● Task to carry out
In the rows below, report every line that contains the string "skPoint". Case counts.

Stored data
=====

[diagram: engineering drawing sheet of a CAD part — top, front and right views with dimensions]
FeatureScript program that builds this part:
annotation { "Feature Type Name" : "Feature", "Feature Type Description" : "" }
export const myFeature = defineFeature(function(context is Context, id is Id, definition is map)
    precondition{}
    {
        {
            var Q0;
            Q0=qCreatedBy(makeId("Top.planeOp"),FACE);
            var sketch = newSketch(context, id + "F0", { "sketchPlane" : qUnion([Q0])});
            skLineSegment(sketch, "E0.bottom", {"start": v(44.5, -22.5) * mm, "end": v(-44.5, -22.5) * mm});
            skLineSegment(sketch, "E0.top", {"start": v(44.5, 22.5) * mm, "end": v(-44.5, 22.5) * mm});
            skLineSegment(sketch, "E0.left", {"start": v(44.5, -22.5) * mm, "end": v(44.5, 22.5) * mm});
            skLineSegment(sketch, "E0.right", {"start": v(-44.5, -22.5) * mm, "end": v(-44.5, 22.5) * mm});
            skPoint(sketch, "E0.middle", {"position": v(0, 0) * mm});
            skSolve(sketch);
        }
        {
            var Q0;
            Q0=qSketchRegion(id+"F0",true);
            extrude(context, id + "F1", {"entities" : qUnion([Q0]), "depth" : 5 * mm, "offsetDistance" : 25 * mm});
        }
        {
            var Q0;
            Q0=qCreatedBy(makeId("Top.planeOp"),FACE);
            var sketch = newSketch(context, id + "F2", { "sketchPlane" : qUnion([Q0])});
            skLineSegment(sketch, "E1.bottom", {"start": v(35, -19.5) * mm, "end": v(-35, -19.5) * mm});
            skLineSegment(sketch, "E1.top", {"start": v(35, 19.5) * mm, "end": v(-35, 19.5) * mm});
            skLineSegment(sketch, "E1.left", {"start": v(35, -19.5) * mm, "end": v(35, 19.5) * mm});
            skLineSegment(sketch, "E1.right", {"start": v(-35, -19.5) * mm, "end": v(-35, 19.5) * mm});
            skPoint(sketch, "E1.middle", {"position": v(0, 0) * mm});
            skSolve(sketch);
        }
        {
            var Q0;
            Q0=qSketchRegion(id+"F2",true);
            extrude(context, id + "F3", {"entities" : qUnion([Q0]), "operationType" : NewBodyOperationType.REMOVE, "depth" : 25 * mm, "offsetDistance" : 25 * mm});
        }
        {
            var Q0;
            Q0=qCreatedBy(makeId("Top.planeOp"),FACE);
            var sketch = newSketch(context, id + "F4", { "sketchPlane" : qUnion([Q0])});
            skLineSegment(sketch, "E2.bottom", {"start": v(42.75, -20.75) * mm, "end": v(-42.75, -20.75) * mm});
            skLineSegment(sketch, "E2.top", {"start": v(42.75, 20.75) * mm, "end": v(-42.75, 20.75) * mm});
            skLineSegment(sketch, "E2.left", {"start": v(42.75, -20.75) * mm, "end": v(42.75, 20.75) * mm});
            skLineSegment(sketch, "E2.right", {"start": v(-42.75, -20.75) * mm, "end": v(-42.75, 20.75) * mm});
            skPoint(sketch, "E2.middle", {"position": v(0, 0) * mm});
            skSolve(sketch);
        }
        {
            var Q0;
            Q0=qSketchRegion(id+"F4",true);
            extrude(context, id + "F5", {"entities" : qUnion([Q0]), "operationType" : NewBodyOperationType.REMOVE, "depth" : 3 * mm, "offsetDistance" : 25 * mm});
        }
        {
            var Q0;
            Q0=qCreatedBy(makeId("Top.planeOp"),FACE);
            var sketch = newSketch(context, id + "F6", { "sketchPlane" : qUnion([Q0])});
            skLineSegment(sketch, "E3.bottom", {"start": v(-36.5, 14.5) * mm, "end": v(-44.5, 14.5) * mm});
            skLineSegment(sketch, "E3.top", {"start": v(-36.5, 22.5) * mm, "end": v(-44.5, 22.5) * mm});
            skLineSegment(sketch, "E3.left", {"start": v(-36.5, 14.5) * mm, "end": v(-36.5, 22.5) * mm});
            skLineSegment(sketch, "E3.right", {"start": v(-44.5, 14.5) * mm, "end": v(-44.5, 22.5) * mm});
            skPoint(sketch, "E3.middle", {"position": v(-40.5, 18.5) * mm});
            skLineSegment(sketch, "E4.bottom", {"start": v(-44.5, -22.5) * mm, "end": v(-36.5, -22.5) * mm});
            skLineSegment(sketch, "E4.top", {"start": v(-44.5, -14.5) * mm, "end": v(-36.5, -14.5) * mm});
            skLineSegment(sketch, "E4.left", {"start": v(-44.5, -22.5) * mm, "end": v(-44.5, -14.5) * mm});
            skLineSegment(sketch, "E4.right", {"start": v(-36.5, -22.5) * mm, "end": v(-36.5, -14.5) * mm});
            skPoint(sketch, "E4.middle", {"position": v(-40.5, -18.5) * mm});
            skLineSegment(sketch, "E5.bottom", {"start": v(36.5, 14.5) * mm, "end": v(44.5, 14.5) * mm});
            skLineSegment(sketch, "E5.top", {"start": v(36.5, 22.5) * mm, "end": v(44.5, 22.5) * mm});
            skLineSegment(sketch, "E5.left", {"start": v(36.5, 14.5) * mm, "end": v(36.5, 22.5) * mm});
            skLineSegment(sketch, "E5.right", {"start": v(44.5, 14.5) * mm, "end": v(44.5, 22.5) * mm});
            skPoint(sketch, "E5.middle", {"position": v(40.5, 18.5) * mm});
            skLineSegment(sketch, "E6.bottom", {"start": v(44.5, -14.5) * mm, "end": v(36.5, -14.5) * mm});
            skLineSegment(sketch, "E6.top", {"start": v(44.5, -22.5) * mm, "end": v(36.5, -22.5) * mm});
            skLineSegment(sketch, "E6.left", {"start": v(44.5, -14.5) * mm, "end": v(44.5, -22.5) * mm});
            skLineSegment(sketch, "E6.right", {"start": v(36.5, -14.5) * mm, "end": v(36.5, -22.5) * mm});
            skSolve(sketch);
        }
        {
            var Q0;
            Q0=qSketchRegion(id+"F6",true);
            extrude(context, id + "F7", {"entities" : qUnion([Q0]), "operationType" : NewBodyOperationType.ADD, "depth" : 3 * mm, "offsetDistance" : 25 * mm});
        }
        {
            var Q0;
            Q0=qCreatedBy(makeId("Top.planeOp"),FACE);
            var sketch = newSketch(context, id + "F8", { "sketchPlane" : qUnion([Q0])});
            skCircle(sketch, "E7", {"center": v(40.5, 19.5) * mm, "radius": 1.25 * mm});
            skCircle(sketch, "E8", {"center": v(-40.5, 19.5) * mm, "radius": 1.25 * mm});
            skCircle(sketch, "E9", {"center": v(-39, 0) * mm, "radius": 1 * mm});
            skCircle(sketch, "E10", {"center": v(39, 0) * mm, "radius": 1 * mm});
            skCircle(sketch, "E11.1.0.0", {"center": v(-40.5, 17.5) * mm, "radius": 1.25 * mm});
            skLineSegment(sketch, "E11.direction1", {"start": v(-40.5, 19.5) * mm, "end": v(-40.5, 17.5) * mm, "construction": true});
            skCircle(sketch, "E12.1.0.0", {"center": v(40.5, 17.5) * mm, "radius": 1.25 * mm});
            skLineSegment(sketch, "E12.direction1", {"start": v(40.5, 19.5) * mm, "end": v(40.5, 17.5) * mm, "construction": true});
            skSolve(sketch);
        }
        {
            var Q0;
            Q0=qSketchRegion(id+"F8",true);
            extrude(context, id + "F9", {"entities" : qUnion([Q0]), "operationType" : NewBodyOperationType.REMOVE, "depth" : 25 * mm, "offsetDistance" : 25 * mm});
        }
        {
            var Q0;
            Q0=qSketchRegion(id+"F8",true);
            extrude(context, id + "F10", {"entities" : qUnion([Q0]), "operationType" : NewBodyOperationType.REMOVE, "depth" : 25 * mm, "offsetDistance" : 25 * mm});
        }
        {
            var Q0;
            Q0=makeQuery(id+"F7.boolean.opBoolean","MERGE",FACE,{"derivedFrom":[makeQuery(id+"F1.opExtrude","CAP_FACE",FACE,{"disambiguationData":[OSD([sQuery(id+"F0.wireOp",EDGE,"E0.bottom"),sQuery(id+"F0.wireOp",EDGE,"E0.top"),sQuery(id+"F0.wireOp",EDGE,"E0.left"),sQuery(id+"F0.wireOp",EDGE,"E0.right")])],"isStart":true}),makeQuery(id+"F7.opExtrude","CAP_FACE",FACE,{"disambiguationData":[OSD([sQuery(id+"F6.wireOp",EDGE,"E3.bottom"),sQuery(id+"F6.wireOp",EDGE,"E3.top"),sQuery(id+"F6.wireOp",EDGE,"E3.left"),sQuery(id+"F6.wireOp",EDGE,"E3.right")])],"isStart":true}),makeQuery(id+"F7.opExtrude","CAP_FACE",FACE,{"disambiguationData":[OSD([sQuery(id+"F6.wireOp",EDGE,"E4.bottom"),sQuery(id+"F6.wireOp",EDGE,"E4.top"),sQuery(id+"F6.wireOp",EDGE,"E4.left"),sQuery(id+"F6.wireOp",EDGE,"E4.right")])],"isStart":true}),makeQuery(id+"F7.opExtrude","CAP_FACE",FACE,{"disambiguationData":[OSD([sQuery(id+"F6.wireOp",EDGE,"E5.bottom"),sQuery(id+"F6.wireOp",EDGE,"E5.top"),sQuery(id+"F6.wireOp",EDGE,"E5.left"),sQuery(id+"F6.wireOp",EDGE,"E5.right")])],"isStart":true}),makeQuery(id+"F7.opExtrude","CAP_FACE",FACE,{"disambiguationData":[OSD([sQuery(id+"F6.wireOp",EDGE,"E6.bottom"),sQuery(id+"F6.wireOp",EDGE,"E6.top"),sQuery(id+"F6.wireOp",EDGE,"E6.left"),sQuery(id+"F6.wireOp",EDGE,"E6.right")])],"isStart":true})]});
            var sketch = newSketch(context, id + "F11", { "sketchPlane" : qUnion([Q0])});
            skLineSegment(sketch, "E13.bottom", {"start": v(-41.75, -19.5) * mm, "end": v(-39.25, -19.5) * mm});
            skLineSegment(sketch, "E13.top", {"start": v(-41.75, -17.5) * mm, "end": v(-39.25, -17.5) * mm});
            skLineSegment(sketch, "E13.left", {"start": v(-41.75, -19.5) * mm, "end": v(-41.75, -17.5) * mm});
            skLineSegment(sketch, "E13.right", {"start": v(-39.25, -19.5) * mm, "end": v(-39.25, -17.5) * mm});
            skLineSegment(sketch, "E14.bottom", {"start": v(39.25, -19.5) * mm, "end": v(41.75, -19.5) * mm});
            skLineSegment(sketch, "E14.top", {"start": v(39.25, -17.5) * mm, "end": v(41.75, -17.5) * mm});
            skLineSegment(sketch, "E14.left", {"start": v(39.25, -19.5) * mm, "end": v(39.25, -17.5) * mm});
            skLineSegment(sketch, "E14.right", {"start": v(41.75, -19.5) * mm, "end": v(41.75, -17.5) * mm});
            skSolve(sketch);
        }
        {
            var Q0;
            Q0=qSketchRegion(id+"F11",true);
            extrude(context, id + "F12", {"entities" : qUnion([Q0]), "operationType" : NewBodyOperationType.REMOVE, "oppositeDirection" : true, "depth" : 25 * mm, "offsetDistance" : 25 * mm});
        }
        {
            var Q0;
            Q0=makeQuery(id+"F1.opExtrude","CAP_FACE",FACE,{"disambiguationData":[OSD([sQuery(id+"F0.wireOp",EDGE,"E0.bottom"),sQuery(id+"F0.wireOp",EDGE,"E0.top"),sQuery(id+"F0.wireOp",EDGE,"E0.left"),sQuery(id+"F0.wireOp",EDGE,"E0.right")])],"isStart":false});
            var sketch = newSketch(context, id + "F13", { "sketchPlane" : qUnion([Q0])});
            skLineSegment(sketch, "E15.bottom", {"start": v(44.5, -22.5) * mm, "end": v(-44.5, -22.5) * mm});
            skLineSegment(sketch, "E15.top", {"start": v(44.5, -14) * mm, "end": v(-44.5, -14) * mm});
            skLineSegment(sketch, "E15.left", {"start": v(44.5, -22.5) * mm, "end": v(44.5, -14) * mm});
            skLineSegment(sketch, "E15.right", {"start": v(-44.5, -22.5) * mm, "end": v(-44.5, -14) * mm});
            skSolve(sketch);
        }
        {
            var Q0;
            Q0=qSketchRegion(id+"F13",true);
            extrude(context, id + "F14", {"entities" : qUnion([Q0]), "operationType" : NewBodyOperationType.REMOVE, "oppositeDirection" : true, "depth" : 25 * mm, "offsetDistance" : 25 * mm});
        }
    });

=====

● Task output
            skPoint(sketch, "E0.middle", {"position": v(0, 0) * mm});
            skPoint(sketch, "E1.middle", {"position": v(0, 0) * mm});
            skPoint(sketch, "E2.middle", {"position": v(0, 0) * mm});
            skPoint(sketch, "E3.middle", {"position": v(-40.5, 18.5) * mm});
            skPoint(sketch, "E4.middle", {"position": v(-40.5, -18.5) * mm});
            skPoint(sketch, "E5.middle", {"position": v(40.5, 18.5) * mm});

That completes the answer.